Le fiasco de l’Uruguay dans cette Coupe du monde 2026 dépasse désormais largement le cadre du terrain. Selon le diffuseur uruguayen Tenfield, l’AUF, la fédération nationale de football, a pris la décision radicale de supprimer le vol charter qui devait rapatrier la délégation depuis son camp de base mexicain jusqu’à la capitale, Montevideo. Les internationaux se retrouvent ainsi livrés à eux-mêmes et devront réserver des vols commerciaux pour rentrer chez eux ou rejoindre leurs proches en vacances.

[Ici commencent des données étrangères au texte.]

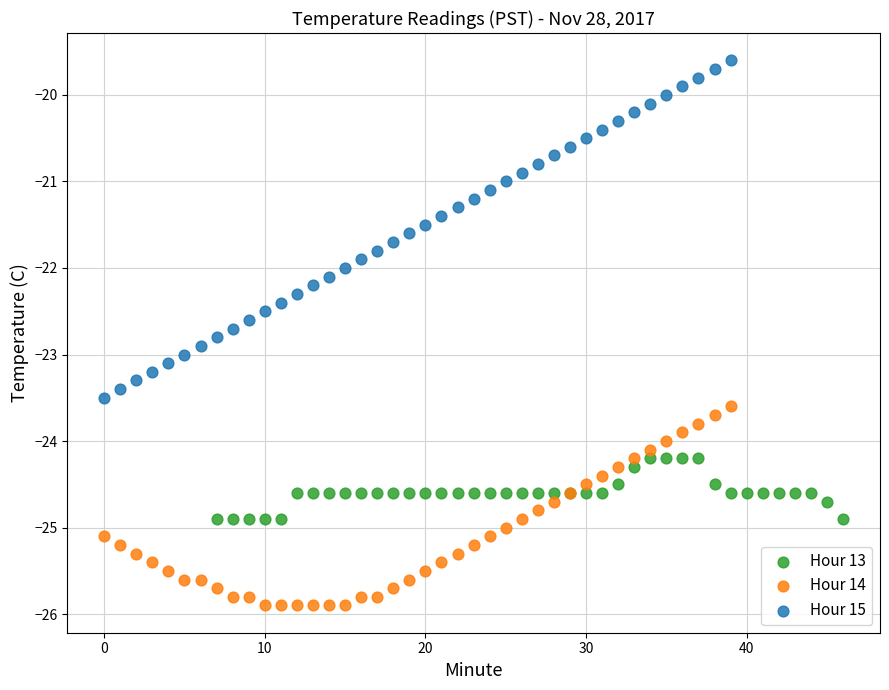

Which series reaches the maximum Y coordinate?

Hour 15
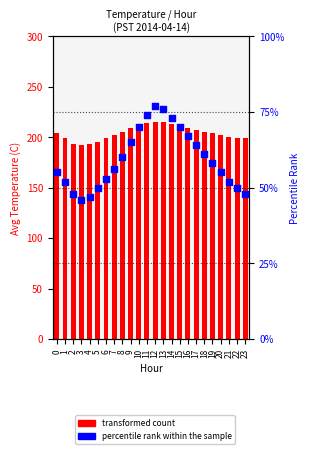

Which series reaches the maximum Y coordinate?

transformed count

Battue 1-0 par l’Espagne, la Celeste a vu le Cap-Vert lui chiper son billet pour la phase à élimination directe, signant au passage l’un des plus grands séismes de l’histoire du tournoi. Un dénouement infamant pour une nation qui partait largement favorite dans un groupe qui comptait également l’Arabie saoudite. Le sélectionneur Marcelo Bielsa a d’ailleurs offert des images surréalistes après le coup de sifflet final, s’en prenant furieusement à des journalistes lors d’une interview d’après-match devenue virale.
Ce zéro pointé scelle de manière dramatique une période sombre pour le football uruguayen, miné par des querelles internes permanentes sous la direction d’un Marcelo Bielsa aussi réputé que clivant depuis sa nomination en 2023. Son mandat restera notamment marqué par la retraite internationale de Luis Suárez, meilleur buteur de l’histoire du pays, provoquée par un conflit ouvert avec le technicien argentin.
Pour l’Uruguay, la chute est brutale. Quart-de-finaliste de l’édition 2018 en Russie, la sélection sud-américaine enchaîne une deuxième élimination consécutive dès la phase de groupes, quatre ans après avoir déjà pris la porte précocement au Qatar derrière le Portugal et la Corée du Sud.